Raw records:

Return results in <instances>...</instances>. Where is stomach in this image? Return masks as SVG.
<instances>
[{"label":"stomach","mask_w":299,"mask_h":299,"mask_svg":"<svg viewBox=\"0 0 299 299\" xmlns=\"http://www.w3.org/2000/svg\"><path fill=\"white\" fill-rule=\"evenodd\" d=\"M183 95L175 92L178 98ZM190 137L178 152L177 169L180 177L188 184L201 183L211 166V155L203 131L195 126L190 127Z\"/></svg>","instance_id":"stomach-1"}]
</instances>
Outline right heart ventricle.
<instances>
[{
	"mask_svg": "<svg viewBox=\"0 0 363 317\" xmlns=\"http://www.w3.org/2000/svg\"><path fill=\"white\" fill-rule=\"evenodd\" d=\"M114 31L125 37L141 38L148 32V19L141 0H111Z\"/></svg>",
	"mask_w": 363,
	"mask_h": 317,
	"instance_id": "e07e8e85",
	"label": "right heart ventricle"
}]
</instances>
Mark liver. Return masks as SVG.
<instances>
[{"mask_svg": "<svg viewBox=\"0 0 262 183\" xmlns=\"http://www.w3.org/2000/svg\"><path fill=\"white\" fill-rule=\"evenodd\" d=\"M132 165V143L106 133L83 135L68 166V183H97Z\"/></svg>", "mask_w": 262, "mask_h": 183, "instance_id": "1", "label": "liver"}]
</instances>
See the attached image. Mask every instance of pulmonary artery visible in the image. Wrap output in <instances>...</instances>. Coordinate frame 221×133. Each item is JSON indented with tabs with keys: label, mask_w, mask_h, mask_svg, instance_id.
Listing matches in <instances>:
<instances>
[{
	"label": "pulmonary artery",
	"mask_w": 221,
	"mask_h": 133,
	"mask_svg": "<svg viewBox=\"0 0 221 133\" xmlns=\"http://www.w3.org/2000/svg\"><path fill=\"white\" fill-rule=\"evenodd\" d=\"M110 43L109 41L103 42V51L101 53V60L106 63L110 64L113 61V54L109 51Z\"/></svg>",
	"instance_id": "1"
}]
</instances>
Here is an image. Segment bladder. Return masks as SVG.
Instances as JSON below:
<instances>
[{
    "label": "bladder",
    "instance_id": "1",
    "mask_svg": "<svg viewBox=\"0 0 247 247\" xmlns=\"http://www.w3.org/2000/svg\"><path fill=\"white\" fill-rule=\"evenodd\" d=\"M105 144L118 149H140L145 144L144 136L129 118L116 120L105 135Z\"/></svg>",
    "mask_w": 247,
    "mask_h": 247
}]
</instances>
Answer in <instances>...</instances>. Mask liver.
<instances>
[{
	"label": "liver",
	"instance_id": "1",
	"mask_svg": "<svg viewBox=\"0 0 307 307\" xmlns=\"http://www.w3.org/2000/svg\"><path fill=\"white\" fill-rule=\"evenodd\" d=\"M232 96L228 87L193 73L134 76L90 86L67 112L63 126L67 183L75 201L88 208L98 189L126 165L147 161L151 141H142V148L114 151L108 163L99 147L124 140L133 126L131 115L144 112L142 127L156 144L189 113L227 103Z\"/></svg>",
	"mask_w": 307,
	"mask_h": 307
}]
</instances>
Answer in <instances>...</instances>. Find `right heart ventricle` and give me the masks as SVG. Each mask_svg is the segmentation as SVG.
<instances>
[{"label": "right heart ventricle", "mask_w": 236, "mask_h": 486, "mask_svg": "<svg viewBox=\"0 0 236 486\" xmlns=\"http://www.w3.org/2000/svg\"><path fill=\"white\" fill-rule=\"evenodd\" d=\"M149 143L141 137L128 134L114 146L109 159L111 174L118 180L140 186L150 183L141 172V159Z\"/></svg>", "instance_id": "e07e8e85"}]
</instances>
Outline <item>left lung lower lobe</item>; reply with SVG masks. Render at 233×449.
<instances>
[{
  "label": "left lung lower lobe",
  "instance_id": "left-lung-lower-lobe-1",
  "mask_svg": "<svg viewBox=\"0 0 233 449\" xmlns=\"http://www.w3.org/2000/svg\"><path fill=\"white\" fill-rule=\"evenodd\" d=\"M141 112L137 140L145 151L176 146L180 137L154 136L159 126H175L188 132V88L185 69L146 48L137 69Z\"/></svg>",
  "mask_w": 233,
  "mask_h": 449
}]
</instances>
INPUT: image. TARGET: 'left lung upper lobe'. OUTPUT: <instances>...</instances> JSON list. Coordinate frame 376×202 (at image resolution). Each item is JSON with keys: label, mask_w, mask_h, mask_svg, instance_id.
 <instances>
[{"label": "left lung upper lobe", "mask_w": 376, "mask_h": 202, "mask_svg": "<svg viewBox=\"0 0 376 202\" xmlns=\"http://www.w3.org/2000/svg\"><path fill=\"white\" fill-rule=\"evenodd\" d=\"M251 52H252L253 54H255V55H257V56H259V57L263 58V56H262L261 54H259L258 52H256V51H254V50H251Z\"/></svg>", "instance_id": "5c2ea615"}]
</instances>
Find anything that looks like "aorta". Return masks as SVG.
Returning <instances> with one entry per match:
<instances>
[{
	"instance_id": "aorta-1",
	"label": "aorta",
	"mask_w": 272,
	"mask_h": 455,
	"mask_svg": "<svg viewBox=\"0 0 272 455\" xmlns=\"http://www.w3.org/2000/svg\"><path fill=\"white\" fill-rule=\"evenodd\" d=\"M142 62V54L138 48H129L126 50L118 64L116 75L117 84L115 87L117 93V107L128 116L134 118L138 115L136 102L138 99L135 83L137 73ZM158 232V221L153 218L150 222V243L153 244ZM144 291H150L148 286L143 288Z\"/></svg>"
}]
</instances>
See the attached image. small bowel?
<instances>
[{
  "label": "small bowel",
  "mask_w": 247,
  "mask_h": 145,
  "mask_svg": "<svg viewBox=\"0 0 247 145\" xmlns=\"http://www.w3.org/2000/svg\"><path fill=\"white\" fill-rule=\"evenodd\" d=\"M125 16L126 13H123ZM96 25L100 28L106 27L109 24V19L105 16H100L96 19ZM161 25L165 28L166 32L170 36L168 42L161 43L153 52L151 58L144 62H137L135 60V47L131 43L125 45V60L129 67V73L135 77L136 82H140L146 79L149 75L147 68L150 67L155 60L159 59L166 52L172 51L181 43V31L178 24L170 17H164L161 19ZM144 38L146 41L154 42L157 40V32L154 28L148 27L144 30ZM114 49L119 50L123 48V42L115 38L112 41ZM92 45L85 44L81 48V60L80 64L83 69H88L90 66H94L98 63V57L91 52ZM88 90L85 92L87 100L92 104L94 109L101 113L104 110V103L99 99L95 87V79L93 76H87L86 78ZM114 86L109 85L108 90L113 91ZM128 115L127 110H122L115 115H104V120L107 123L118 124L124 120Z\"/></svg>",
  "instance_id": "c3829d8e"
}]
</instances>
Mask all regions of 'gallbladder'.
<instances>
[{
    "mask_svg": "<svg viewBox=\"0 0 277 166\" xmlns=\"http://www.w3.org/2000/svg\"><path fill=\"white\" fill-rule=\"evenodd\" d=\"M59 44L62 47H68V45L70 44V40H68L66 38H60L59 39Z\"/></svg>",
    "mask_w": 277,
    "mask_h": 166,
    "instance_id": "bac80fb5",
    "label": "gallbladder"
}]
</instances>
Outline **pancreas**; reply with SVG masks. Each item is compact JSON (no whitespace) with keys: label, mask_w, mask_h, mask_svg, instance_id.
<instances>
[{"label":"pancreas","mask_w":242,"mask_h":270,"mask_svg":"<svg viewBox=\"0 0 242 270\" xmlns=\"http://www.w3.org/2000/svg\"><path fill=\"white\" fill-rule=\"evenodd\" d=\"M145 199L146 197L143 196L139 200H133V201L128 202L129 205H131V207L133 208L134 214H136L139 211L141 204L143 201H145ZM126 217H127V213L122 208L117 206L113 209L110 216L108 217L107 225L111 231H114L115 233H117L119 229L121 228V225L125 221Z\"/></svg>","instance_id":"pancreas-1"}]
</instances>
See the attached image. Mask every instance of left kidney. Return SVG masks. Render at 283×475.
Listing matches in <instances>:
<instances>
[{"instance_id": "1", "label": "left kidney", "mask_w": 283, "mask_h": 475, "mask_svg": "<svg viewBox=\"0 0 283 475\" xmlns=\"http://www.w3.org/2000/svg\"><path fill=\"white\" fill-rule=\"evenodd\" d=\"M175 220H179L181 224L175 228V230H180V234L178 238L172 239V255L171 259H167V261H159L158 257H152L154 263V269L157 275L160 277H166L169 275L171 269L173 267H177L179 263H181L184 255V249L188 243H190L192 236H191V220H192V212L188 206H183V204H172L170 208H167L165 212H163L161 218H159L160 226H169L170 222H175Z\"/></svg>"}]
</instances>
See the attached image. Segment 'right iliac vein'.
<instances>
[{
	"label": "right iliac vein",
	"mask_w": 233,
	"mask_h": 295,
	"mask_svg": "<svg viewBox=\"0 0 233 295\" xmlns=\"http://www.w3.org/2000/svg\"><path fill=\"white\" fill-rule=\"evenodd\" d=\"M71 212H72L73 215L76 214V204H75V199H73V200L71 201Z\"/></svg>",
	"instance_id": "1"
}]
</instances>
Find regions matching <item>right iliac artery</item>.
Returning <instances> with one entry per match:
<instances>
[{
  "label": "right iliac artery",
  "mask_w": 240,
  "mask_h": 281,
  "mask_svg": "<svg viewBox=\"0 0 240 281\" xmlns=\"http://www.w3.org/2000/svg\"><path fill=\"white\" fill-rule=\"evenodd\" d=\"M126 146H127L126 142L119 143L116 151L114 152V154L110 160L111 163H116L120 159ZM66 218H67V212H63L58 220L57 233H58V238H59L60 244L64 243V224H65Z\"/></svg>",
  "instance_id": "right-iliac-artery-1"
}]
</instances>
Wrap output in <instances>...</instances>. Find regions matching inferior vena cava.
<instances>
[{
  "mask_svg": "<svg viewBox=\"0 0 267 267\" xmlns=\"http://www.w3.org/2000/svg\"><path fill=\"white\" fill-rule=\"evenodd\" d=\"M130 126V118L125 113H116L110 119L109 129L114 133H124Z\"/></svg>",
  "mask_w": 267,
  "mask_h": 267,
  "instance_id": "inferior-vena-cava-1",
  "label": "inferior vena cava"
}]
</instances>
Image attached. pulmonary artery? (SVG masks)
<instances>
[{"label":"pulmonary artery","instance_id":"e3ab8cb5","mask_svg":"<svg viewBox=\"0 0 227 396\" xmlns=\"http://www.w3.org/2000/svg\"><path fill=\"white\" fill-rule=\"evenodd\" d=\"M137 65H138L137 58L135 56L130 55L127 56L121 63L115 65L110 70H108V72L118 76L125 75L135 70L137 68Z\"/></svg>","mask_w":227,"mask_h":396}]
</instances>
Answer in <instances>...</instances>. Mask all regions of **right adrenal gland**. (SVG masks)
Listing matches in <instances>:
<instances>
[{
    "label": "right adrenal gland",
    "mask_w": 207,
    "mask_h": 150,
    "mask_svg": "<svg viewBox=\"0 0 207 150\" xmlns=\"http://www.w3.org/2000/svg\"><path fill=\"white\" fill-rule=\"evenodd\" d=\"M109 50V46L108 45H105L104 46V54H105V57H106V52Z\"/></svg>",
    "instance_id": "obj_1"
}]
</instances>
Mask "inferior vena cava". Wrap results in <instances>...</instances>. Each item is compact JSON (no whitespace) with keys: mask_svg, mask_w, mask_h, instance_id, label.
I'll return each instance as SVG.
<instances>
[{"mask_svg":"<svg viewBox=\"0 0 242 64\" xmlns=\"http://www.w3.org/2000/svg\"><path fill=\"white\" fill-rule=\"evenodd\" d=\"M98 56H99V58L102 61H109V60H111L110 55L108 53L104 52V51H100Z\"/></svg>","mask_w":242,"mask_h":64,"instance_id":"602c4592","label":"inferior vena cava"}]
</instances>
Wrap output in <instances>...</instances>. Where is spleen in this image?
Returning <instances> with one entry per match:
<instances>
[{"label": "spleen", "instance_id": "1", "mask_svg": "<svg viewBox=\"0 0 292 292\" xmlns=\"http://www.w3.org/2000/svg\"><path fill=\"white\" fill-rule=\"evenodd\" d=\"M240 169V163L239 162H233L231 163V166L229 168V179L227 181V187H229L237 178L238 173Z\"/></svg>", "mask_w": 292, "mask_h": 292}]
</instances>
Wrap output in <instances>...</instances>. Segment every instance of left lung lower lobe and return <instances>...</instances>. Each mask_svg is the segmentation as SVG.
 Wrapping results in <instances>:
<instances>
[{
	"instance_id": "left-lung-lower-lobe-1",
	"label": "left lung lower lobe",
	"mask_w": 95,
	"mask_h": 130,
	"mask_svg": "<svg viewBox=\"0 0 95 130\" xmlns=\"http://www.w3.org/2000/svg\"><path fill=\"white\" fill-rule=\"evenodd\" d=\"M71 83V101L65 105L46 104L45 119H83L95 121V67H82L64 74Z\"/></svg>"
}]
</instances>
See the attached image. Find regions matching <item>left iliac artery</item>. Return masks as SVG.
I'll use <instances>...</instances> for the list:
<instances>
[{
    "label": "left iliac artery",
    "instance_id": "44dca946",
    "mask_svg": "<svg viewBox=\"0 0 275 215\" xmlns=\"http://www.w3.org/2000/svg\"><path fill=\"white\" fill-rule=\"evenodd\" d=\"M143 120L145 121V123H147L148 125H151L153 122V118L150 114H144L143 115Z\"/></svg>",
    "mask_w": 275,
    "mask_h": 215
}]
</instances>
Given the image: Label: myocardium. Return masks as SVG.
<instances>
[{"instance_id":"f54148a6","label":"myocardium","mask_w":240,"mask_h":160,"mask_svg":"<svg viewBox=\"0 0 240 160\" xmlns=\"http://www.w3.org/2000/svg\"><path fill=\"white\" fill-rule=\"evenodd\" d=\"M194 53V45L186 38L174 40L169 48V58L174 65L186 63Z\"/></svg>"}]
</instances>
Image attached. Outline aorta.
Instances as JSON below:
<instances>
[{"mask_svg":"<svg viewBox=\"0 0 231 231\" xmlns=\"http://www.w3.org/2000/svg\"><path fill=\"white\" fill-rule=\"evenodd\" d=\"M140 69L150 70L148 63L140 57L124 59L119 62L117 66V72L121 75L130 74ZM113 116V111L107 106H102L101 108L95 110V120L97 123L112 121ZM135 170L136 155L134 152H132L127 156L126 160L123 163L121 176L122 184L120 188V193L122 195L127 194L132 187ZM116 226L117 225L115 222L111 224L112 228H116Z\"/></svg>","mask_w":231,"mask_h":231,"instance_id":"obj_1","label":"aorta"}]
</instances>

> [What this task involves]: Please find each line in the items above that contains the string "compact" and copy those lines out. Case counts.

> [Result below]:
Outline **pancreas**; reply with SVG masks. Each item is compact JSON (no whitespace) with keys: label, mask_w, mask_h, mask_svg, instance_id.
Mask "inferior vena cava". Wrap results in <instances>...</instances>. Each item is compact JSON (no whitespace) with keys: mask_svg, mask_w, mask_h, instance_id, label.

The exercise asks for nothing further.